Morning All,
Mendekati lebaran begini, pertanyaan yang paling ogah diladenin sama cewe seusiaku adalah, "Kapan menikah?"
Susah juga sih kalo ditanya begitu ya.. Bukannya nggak pengen juga atau gimana,
hanya saja mengingat pernikahan itu adalah sesuatu yang sakral dan pilihan sekali seumur hidup,
terkadang seorang wanita agak hati-hati dalam menentukan pilihannya.
(atau versi blak-blakan, jodohnya masih disimpan sama Allah SWT).
Dulu aku sempat bertanya, "Kenapa sih kita harus percaya sama seorang laki-laki asing yang bukan keluarga?"
People hurt each other every day, every minute, every hour.
Sudah begitu nih, di website-website yang ngomongin soal pasangan, "Kalo cewe / cowomu punya karakteristik begini begitu, jangan lepasin" dan semacamnya..
Ada fenomena kontradiktif yang terjadi di sini.
See, salah satunya,
"Kalau cowomu adalah laki-laki yang menjadikanmu yang pertama di hidupnya, jangan lepaskan dia"
"Pilihlah wanita yang tidak egois dan mau mengerti kesibukanmu."
Well sue me, aku egois dan manja. Does that mean i'll never be someone's choice?
Memang sih, variabel hubungan antar manusia itu terlampau banyak, jadi nggak bisa diambil mentah-mentah juga informasi yang beginian.
In any case, setiap orang punya kondisi pasangan ideal mereka.
Dan nggak memungkiri fakta bahwa lingkungan itu berpengaruh besar sama "tipe" kesukaan tiap orang.
Pikiran-pikiran ruwet yang nggak nyambung ini kemudian membuatku mengambil satu kesimpulan.
"Mungkin pasangan yang berhasil itu, adalah pasangan yang nggak peduli apa kata orang lain".
Peduli amat kalo emang ternyata suami kita adalah orang paling cuek sedunia,
atau si istri adalah orang yang paling rewel sedunia (By example, nenekku).
Nggak ada orang yang berhak kasih tau kita mana cowo yang pantas kita pertahankan dan yang mana yang harusnya kita tinggalkan.
Karena biar bagaimanapun, hati punya caranya sendiri untuk nggak dengerin apa kata otak.
Personally menurutku, hati adalah bagian yang paling bandel di seluruh sistem tubuh manusia.
Eniwei, lagi-lagi hidup itu tentang pilihan.
Memilih ikuti apa kata hati atau apa kata otak, itu juga termasuk salah satu bagiannya.

▶ [Informasi]:
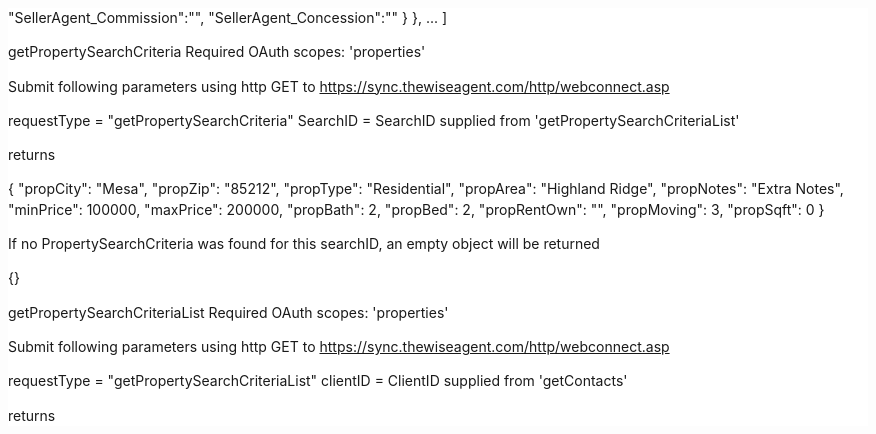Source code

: "SellerAgent_Commission":"",
"SellerAgent_Concession":""
}
},
...
]


                        
getPropertySearchCriteria
Required OAuth scopes: 'properties'

Submit following parameters using http GET to https://sync.thewiseagent.com/http/webconnect.asp

                            

requestType = "getPropertySearchCriteria"
SearchID = SearchID supplied from 'getPropertySearchCriteriaList'

                        
returns

                            


{
"propCity": "Mesa",
"propZip": "85212",
"propType": "Residential",
"propArea": "Highland Ridge",
"propNotes": "Extra Notes",
"minPrice": 100000,
"maxPrice": 200000,
"propBath": 2,
"propBed": 2,
"propRentOwn": "",
"propMoving": 3,
"propSqft": 0
}


                        
If no PropertySearchCriteria was found for this searchID, an empty object will be returned

                            

{}

                        
getPropertySearchCriteriaList
Required OAuth scopes: 'properties'

Submit following parameters using http GET to https://sync.thewiseagent.com/http/webconnect.asp

                            

requestType = "getPropertySearchCriteriaList"
clientID = ClientID supplied from 'getContacts'

                        
returns

                            

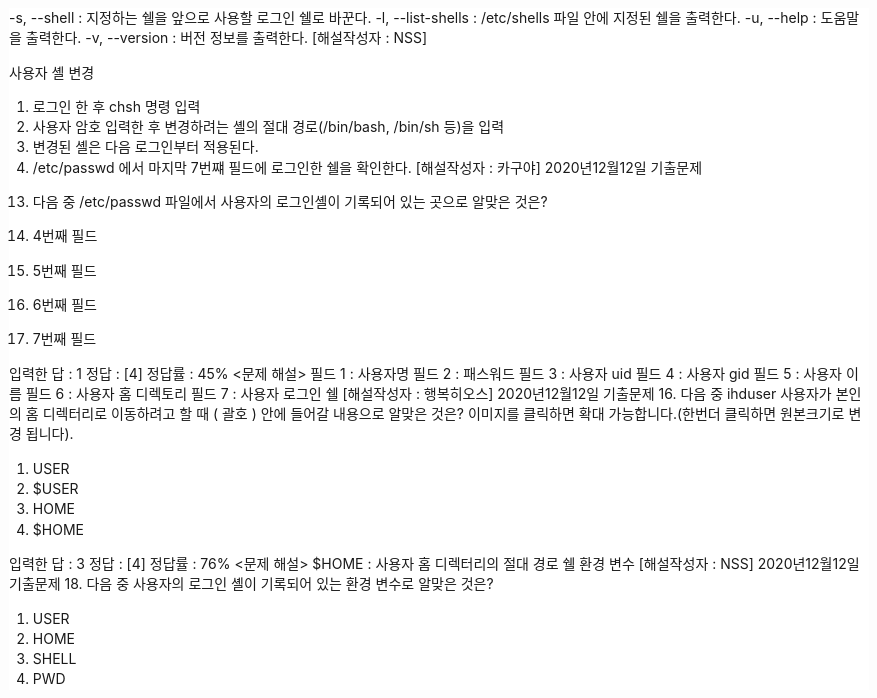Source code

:-s, --shell : 지정하는 쉘을 앞으로 사용할 로그인 쉘로 바꾼다.
-l, --list-shells : /etc/shells 파일 안에 지정된 쉘을 출력한다.
-u, --help : 도움말을 출력한다.
-v, --version : 버전 정보를 출력한다.
[해설작성자 : NSS]

사용자 셸 변경﻿
1) 로그인 한 후 chsh 명령 입력
2) 사용자 암호 입력한 후 변경하려는 셸의 절대 경로(/bin/bash, /bin/sh 등)을 입력
3) 변경된 셸은 다음 로그인부터 적용된다.
4) /etc/passwd 에서 마지막 7번쨰 필드에 로그인한 쉘을 확인한다.
[해설작성자 : 카구야]
2020년12월12일 기출문제
13.	다음 중 /etc/passwd 파일에서 사용자의 로그인셸이 기록되어 있는 곳으로 알맞은 것은?
   
1.	4번째 필드
2.	5번째 필드
3.	6번째 필드
4.	7번째 필드

입력한 답 : 1
정답 : [4] 
정답률 : 45%
<문제 해설>
필드 1 : 사용자명
필드 2 : 패스워드
필드 3 : 사용자 uid
필드 4 : 사용자 gid
필드 5 : 사용자 이름
필드 6 : 사용자 홈 디렉토리
필드 7 : 사용자 로그인 쉘
[해설작성자 : 행복히오스]
2020년12월12일 기출문제
16.	다음 중 ihduser 사용자가 본인의 홈 디렉터리로 이동하려고 할 때 ( 괄호 ) 안에 들어갈 내용으로 알맞은 것은?
   이미지를 클릭하면 확대 가능합니다.(한번더 클릭하면 원본크기로 변경 됩니다).
1.	USER
2.	$USER
3.	HOME
4.	$HOME

입력한 답 : 3
정답 : [4] 
정답률 : 76%
<문제 해설>
$HOME : 사용자 홈 디렉터리의 절대 경로 쉘 환경 변수
[해설작성자 : NSS]
2020년12월12일 기출문제
18.	다음 중 사용자의 로그인 셸이 기록되어 있는 환경 변수로 알맞은 것은?
   
1.	USER
2.	HOME
3.	SHELL
4.	PWD
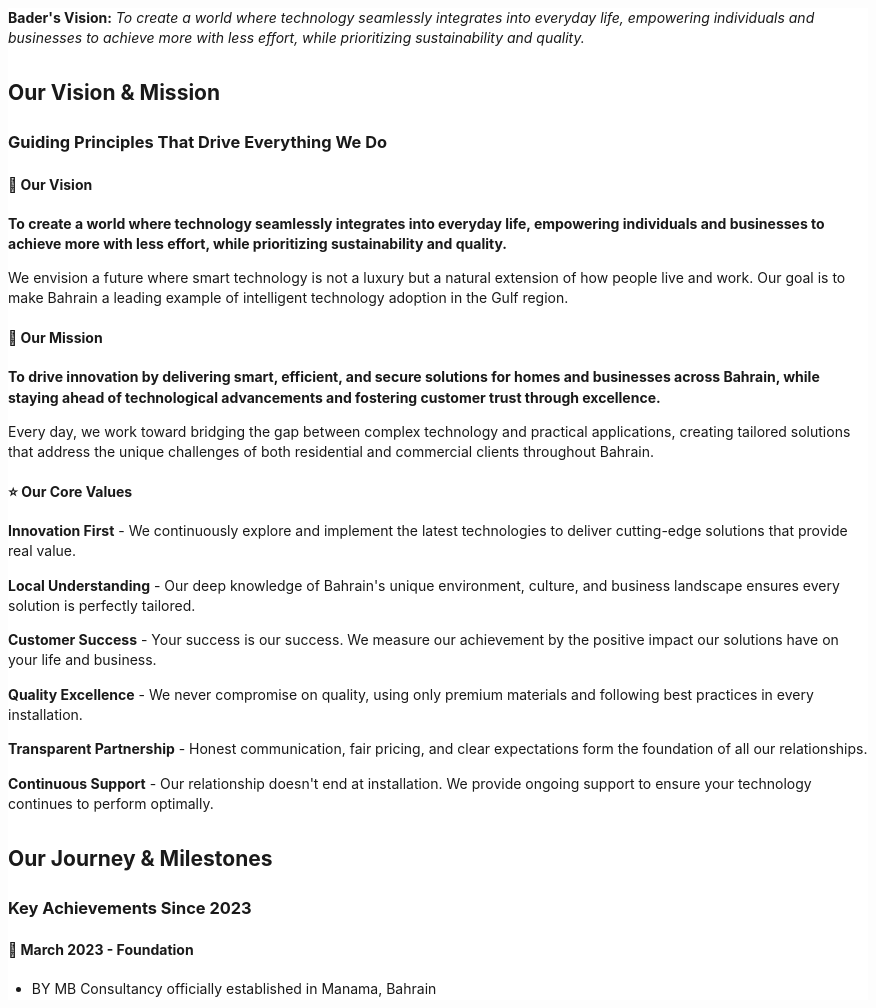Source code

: **Bader's Vision:** _To create a world where technology seamlessly integrates into everyday life, empowering individuals and businesses to achieve more with less effort, while prioritizing sustainability and quality._

**Our Vision & Mission**
------------------------

### **Guiding Principles That Drive Everything We Do**

#### **🎯 Our Vision**

**To create a world where technology seamlessly integrates into everyday life, empowering individuals and businesses to achieve more with less effort, while prioritizing sustainability and quality.**

We envision a future where smart technology is not a luxury but a natural extension of how people live and work. Our goal is to make Bahrain a leading example of intelligent technology adoption in the Gulf region.

#### **🚀 Our Mission**

**To drive innovation by delivering smart, efficient, and secure solutions for homes and businesses across Bahrain, while staying ahead of technological advancements and fostering customer trust through excellence.**

Every day, we work toward bridging the gap between complex technology and practical applications, creating tailored solutions that address the unique challenges of both residential and commercial clients throughout Bahrain.

#### **⭐ Our Core Values**

**Innovation First** - We continuously explore and implement the latest technologies to deliver cutting-edge solutions that provide real value.

**Local Understanding** - Our deep knowledge of Bahrain's unique environment, culture, and business landscape ensures every solution is perfectly tailored.

**Customer Success** - Your success is our success. We measure our achievement by the positive impact our solutions have on your life and business.

**Quality Excellence** - We never compromise on quality, using only premium materials and following best practices in every installation.

**Transparent Partnership** - Honest communication, fair pricing, and clear expectations form the foundation of all our relationships.

**Continuous Support** - Our relationship doesn't end at installation. We provide ongoing support to ensure your technology continues to perform optimally.

**Our Journey & Milestones**
----------------------------

### **Key Achievements Since 2023**

#### **📅 March 2023 - Foundation**

*   BY MB Consultancy officially established in Manama, Bahrain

▶ [Tugas Dikerjakan]:
• a. Tolong jawab pertanyaan berikut berdasarkan tulisan tentang pernikahan:
(i) Pertanyaan apa yang paling ogah diladeni cewe seusia penulis menjelang lebaran?
(ii) Dua sifat apa yang diakui penulis ada pada dirinya?
(iii) Bagian apa yang disebut paling bandel di seluruh sistem tubuh manusia?
• b. Menurut tulisan tentang pernikahan, mengapa seorang wanita terkadang agak hati-hati dalam menentukan pilihannya? Jawab dalam satu sampai tiga kalimat.
• c. Berikan lanjutan tulisan tentang pernikahan, dimulai sesudah kalimat terakhirnya.

▶ [Hasil Berurutan]:
• a.
(i) "Kapan menikah?"
(ii) Egois dan manja.
(iii) Hati.

• b. Seorang wanita terkadang agak hati-hati karena pernikahan adalah sesuatu yang sakral. Pernikahan juga merupakan pilihan sekali seumur hidup.

• c.
Kaum wanita, seringnya lebih mengikuti apa kata hatinya daripada kaum pria.
Mungkin itu salah satu alasan kenapa kesaksian dua orang wanita setara dengan satu orang laki-laki.
Balik lagi ngomongin soal nikah.
Jujur aja sirik rasanya ngeliat temen-temen yang udah pada nikah duluan..
Kalo dulu pas masih di awal umur 20an, kalo ada yang nikah mah cuek aja.
Sekarang beda lagi, pikiran "kapan giliranku" itu pasti ada di sebagian besar kepala wanita single yang dikasih kabar kalo si A bakal nikah tanggal segini.
Bener banget, kalo pertanyaan basa basi "Kapan nikah?" itu sedikit menyakiti hati orang yang benar-benar memikirkannya.
Para wanita itu juga sedang berjuang, dengan hati yang babak belur dan berdarah-darah.
Mencoba memilih satu orang yang akan menemani seumur hidup.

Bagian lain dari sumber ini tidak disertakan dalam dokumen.